━━ SOURCE DOCUMENT
3

There are many rituals for which we use wine. I would think that wine means a fermented grape product, or at least a fermented fruit product. On what basis do so many people use grape juice instead of wine for rituals like Kiddush? If there's a leniency to allow something similar to wine (viz, grape juice), why not other things that are similar to wine (e.g., fermented pomegranate juice (aka pomegranate wine) or plum wine)?

I know there are some times when we are less particular generally and allow whiskey or even orange juice.

I'm asking about those times when we are particular to have wine, yet we still allow grape juice, albeit sometimes begrudgingly. Why yes to grape juice and no to plum brandy?

I assume there must be some underlying principle that will explain both sides of this.

  • 3
    Can you give a reason why we shouldn't? (There are a few, but right now your question is quite lacking in justification to most readers.) – Double AA Sep 14 '12 at 23:14
  • @double aa I hope my edit clarifies my intent. I don't think your answer works, unfortunately, but that's probably my fault. – Seth J Sep 16 '12 at 1:35
  • 1
    I'm not sure what the problem still is. My answer shows that Yayin is not a fermented grape product but a grape product. – Double AA Sep 16 '12 at 1:47
  • Right. Why, though? – Seth J Sep 16 '12 at 2:01
  • 1
    Why? Because God said so? Why not? – Double AA Sep 16 '12 at 3:05
15

The Gemara (Bava Batra 97b) says:

סוחט אדם אשכול של ענבים ואומר עליו קידוש היום
One can squeeze a cluster of grapes and say Kiddush on it.

The Shulchan Aruch rules this way in OC 272:2

So it seems that letting the juice ferment is not a prerequisite for ritual use.
━━━━
━━ GIVEN ENTRIES
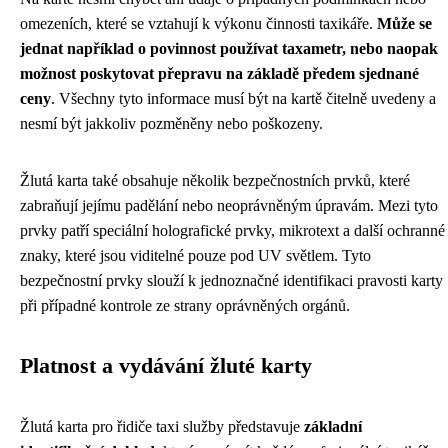
omezeních, které se vztahují k výkonu činnosti taxikáře.
Může se
jednat například o povinnost používat taxametr, nebo naopak
možnost poskytovat přepravu na základě předem sjednané
ceny
. Všechny tyto informace musí být na kartě čitelně uvedeny a
nesmí být jakkoliv pozměněny nebo poškozeny.
Žlutá karta také obsahuje několik bezpečnostních prvků, které
zabraňují jejímu padělání nebo neoprávněným úpravám. Mezi tyto
prvky patří speciální holografické prvky, mikrotext a další ochranné
znaky, které jsou viditelné pouze pod UV světlem. Tyto
bezpečnostní prvky slouží k jednoznačné identifikaci pravosti karty
při případné kontrole ze strany oprávněných orgánů.
Platnost a vydávání žluté karty
Žlutá karta pro řidiče taxi služby představuje
základní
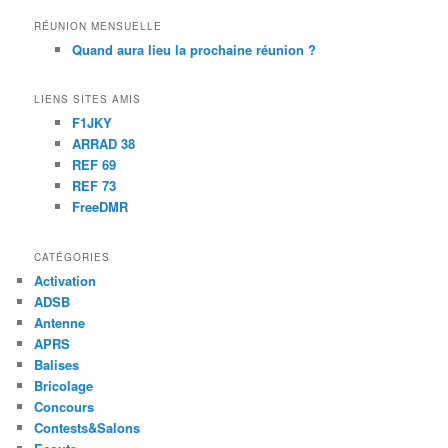
RÉUNION MENSUELLE
Quand aura lieu la prochaine réunion ?
LIENS SITES AMIS
F1JKY
ARRAD 38
REF 69
REF 73
FreeDMR
CATÉGORIES
Activation
ADSB
Antenne
APRS
Balises
Bricolage
Concours
Contests&Salons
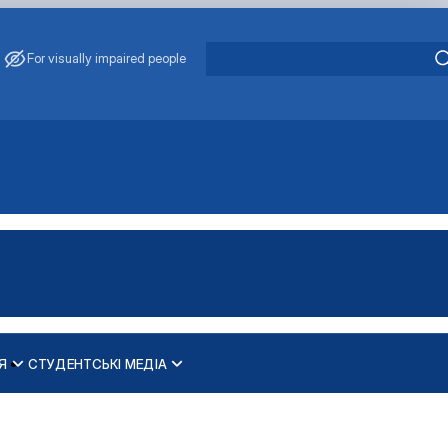
For visually impaired people
Я
СТУДЕНТСЬКІ МЕДІА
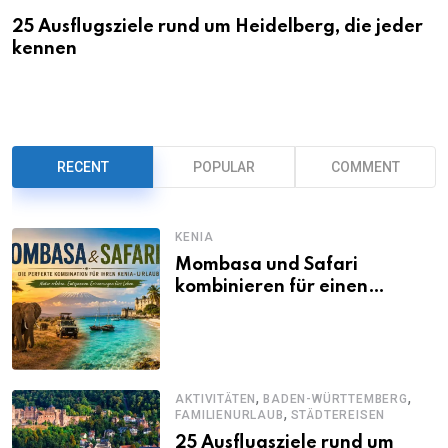
25 Ausflugsziele rund um Heidelberg, die jeder
kennen
RECENT
POPULAR
COMMENT
KENIA
Mombasa und Safari
kombinieren für einen
abwechslungsreichen Kenia-
Urlaub
,
,
AKTIVITÄTEN
BADEN-WÜRTTEMBERG
,
FAMILIENURLAUB
STÄDTEREISEN
25 Ausflugsziele rund um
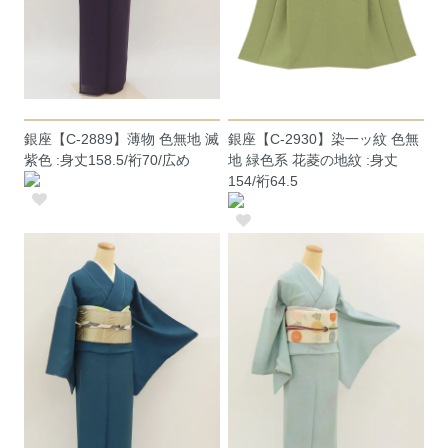
銀座【C-2889】薄物 色無地 滅
銀座【C-2930】染一ッ紋 色無
紫色 :身丈158.5/裄70/広め
地 緑色系 花菱の地紋 :身丈
154/裄64.5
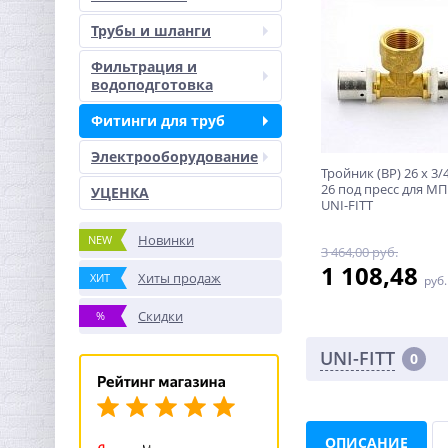
Трубы и шланги
Фильтрация и
водоподготовка
Фитинги для труб
Электрооборудование
Тройник (ВР) 26 x 3/4
26 под пресс для МП
УЦЕНКА
UNI-FITT
Новинки
NEW
3 464,00 руб.
1 108,48
Хиты продаж
ХИТ
руб.
Скидки
%
UNI-FITT
0
ОПИСАНИЕ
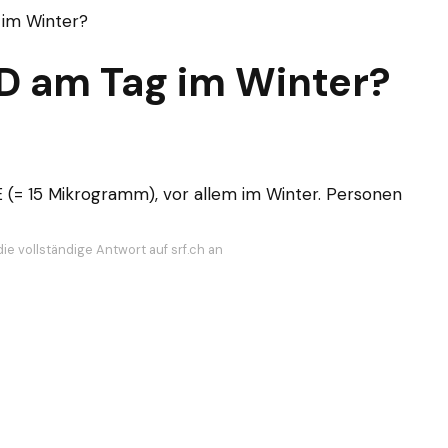
 im Winter?
-D am Tag im Winter?
 (= 15 Mikrogramm), vor allem im Winter. Personen
ie vollständige Antwort auf srf.ch an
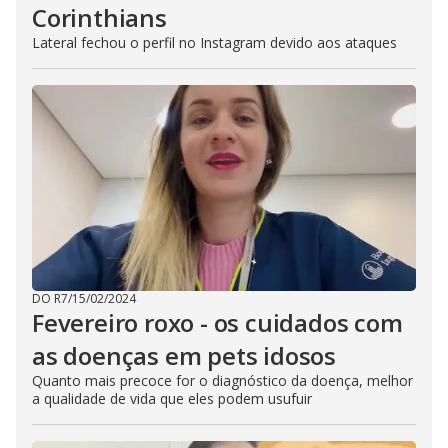
Corinthians
Lateral fechou o perfil no Instagram devido aos ataques
DO R7
/
15/02/2024
Fevereiro roxo - os cuidados com
as doenças em pets idosos
Quanto mais precoce for o diagnóstico da doença, melhor
a qualidade de vida que eles podem usufuir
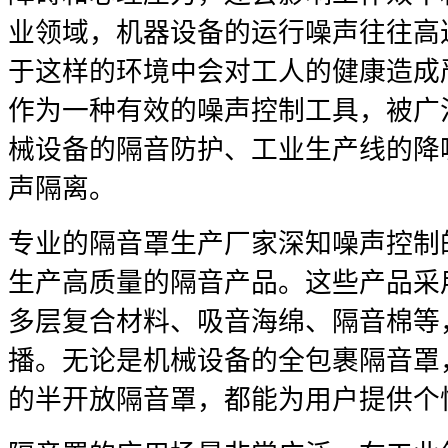
业领域，机器设备的运行噪声往往高达
于这样的环境中会对工人的健康造成
作为一种有效的噪声控制工具，被广
械设备的隔音防护、工业生产线的降
声隔离。
专业的隔音罩生产厂家深知噪声控制
生产高质量的隔音产品。这些产品采
多层复合材料、吸音海绵、隔音棉等
播。无论是机械设备的全包裹隔音罩
的半开放隔音罩，都能为用户提供个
━━━━
*BRIEF:*
In the discussion of grape juice for Kiddush, what does the cited Gemara passage (Bava Batra 97b) say a person can squeeze and say Kiddush on?

*SOLUTION TO THIS EXERCISE:*
A cluster of grapes.